Discontent continues to fester on copyright front

27.04.2011
The passage of the Copyright (Infringing File Sharing) Amendment Bill has if anything intensified rather than calmed the storm of discussion on the issue and the threat of restrictive intellectual property clauses in the forthcoming Trans-Pacific Partnership free-trade agreement (TPPA) is adding to discontent.

Commentators have accused the Opposition of giving in too easily by allowing termination of internet access for persistent infringement to stay in the Copyright Act, even though it will not be brought into effect immediately.

Many say copyright breach by file-sharing happens largely because the works concerned are unavailable in New Zealand by legal means. More items made available through paid download services such as iTunes would stop a significant proportion of attempts to obtain the material illegally, they say.

A group of commentators, including Labour ICT spokesperson Clare Curran, are toying with the idea of persuading vendors such as Google and Microsoft to band together so the business model of online music provision can be brought into the 21st century.

Twitter still carries a scattering of avatars blacked out as a protest against the passage of the law and there are nervous forebodings about what US interests might seek to include in TPPA.

A leaked draft of the US position on the IP section of TPPA is too extreme to be a serious proposal towards a final position, says IP lawyer Rick Shera on the Public Address blog. "Positions as extreme as the latest US IP chapter surely cannot be anything other than blatant negotiation bullying," he writes.

The US entertainment industry now has TPPA negotiators battling on its behalf to reintroduce measures on both those fronts.
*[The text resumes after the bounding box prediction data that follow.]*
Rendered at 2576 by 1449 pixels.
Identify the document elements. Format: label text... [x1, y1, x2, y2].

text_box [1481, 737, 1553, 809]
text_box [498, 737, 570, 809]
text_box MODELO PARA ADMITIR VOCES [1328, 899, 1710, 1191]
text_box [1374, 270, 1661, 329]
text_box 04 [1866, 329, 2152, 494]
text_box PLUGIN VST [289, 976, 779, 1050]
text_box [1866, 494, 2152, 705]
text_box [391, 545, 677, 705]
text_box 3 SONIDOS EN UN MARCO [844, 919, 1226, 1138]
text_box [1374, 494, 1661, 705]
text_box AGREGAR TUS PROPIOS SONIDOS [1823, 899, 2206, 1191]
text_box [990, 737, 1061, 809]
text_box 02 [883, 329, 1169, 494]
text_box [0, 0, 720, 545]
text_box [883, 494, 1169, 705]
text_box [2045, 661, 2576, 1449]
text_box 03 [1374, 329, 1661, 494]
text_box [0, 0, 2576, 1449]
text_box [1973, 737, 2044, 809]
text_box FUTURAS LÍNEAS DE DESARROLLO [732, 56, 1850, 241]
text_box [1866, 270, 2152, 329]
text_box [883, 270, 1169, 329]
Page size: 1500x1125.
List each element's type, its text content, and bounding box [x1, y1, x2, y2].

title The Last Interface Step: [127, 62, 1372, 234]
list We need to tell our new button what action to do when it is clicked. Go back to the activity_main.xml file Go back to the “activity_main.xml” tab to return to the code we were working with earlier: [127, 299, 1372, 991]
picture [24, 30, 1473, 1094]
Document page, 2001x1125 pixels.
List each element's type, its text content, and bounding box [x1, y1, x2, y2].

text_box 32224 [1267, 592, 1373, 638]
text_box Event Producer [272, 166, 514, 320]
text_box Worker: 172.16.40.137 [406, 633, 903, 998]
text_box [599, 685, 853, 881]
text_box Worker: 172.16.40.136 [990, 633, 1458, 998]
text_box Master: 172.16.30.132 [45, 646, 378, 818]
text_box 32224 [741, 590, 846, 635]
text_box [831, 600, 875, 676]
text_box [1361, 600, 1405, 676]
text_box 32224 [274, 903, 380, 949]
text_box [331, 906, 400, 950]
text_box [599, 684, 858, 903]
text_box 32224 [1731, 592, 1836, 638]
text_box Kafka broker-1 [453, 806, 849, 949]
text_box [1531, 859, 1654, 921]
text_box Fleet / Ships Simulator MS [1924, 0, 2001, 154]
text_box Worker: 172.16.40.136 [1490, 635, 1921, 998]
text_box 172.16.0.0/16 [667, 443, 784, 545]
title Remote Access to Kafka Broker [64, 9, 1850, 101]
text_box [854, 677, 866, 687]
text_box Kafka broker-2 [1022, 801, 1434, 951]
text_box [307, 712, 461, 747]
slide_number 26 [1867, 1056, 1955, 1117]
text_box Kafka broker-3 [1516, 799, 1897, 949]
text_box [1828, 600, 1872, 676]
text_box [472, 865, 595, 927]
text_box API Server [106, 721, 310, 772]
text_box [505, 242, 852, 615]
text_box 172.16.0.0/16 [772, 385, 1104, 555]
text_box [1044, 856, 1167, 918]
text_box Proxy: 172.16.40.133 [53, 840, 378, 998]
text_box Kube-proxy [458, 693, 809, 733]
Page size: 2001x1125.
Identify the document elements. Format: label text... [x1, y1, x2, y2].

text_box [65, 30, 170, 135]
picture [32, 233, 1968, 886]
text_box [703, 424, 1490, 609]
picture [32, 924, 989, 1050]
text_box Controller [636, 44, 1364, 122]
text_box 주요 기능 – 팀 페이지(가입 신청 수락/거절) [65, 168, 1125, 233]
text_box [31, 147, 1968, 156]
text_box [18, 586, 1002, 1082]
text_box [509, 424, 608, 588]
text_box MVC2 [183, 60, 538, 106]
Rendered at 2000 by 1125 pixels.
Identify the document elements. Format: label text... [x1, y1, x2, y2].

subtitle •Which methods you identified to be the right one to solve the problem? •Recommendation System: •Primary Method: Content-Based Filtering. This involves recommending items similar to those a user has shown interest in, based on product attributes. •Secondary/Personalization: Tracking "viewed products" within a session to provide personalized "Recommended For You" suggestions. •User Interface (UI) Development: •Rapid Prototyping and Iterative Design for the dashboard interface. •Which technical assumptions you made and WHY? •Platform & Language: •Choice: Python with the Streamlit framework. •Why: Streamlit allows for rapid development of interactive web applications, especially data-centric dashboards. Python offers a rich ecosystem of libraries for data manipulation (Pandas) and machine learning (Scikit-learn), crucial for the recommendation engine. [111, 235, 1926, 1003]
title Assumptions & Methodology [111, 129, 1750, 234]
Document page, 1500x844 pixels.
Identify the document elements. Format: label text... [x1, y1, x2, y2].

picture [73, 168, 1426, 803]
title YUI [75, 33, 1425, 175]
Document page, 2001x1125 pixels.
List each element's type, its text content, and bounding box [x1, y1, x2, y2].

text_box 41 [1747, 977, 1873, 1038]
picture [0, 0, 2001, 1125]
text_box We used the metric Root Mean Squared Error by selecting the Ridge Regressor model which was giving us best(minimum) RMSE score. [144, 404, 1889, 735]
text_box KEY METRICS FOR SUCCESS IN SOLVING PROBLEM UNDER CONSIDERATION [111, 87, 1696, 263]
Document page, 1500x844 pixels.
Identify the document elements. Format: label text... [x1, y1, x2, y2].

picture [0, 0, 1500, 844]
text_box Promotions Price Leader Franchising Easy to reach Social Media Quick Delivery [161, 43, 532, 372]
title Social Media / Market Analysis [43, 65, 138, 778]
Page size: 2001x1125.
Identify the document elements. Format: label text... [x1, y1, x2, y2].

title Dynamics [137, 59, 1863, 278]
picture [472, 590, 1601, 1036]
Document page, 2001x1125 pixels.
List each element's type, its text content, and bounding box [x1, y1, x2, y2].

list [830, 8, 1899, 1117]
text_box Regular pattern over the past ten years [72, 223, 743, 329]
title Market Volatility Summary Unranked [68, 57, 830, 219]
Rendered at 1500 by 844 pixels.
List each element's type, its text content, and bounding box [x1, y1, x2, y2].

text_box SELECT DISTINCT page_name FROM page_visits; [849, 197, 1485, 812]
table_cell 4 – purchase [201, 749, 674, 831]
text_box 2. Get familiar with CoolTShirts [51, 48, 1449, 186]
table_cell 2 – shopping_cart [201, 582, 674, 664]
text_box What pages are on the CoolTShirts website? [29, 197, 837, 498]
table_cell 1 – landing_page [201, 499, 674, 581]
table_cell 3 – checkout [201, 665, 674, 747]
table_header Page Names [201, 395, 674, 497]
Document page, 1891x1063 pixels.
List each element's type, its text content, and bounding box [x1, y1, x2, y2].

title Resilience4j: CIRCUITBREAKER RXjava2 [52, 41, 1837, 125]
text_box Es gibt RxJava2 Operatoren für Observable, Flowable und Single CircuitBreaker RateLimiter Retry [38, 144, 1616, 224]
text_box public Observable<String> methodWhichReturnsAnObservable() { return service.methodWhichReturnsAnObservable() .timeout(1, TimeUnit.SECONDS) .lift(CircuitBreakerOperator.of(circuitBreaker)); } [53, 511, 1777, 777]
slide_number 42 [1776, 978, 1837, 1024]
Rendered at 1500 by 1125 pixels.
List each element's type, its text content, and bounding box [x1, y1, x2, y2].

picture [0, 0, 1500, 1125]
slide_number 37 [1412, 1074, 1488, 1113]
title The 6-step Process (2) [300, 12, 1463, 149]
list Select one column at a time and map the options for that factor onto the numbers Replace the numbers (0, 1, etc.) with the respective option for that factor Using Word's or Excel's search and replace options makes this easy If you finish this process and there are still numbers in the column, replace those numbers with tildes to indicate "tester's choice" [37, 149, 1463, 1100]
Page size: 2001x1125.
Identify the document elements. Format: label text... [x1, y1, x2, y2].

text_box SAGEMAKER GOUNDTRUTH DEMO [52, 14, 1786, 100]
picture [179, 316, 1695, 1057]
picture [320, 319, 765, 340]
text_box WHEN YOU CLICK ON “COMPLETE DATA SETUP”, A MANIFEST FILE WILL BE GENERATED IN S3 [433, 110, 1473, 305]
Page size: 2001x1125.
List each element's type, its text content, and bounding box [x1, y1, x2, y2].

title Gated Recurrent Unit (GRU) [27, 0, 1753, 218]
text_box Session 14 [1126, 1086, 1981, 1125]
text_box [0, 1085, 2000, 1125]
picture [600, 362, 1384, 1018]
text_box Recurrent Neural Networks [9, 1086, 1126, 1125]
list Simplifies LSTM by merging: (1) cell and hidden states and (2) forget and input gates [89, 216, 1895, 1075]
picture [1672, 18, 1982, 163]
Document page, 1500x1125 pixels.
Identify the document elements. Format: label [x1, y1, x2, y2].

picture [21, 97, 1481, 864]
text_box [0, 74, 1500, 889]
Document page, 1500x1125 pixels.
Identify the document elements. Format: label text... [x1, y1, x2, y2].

Having substantially lost out during the negotiation of the ACTA treaty on its intent to impose termination of the internet accounts of those who repeatedly breach copyright by online file-sharing in New Zealand and to hold internet service providers liable for the misdeeds of their customers, the focus of the US entertainment lobby is now on TPPA.

The draft permits a signatory country to include "limitations in its law regarding the scope of remedies available against service providers for copyright infringements that they do not control, initiate or direct, and that take place through systems or networks controlled or operated by them or on their behalf," but then, in wording almost identical to the successfully repealed Section 92A of NZ's Copyright Act, it says "eligibility for the limitations in this subparagraph shall be conditioned on the service provider adopting and reasonably implementing a policy that provides for termination in appropriate circumstances of the accounts of repeat infringers."

In other words, it suggests, unless an internet service provider has a policy including termination, it should not be allowed immunity from penalties arising from the illegal activity of its customers.

Clause 3 of the US TPPA draft's section on patents (Article 8) imposes narrow restrictions on inventions that can be excluded from patentability; it appears to rule out New Zealand's exclusion of patents on software, embodied in the current text of a Bill amending the Patents Act.

The US TPPA draft also seeks to toughen restrictions on technology designed to circumvent technological protection mechanisms such as digital rights management, which restrict use of copyright material.

New Zealand's Copyright Act as currently worded allows such devices to be imported or supplied for the purpose of circumventing TPMs to assist a "permitted act" such as research or review.

The US paper would also permit owners of intellectual property rights to impose restrictions on parallel importing -- legal in New Zealand, Shera says.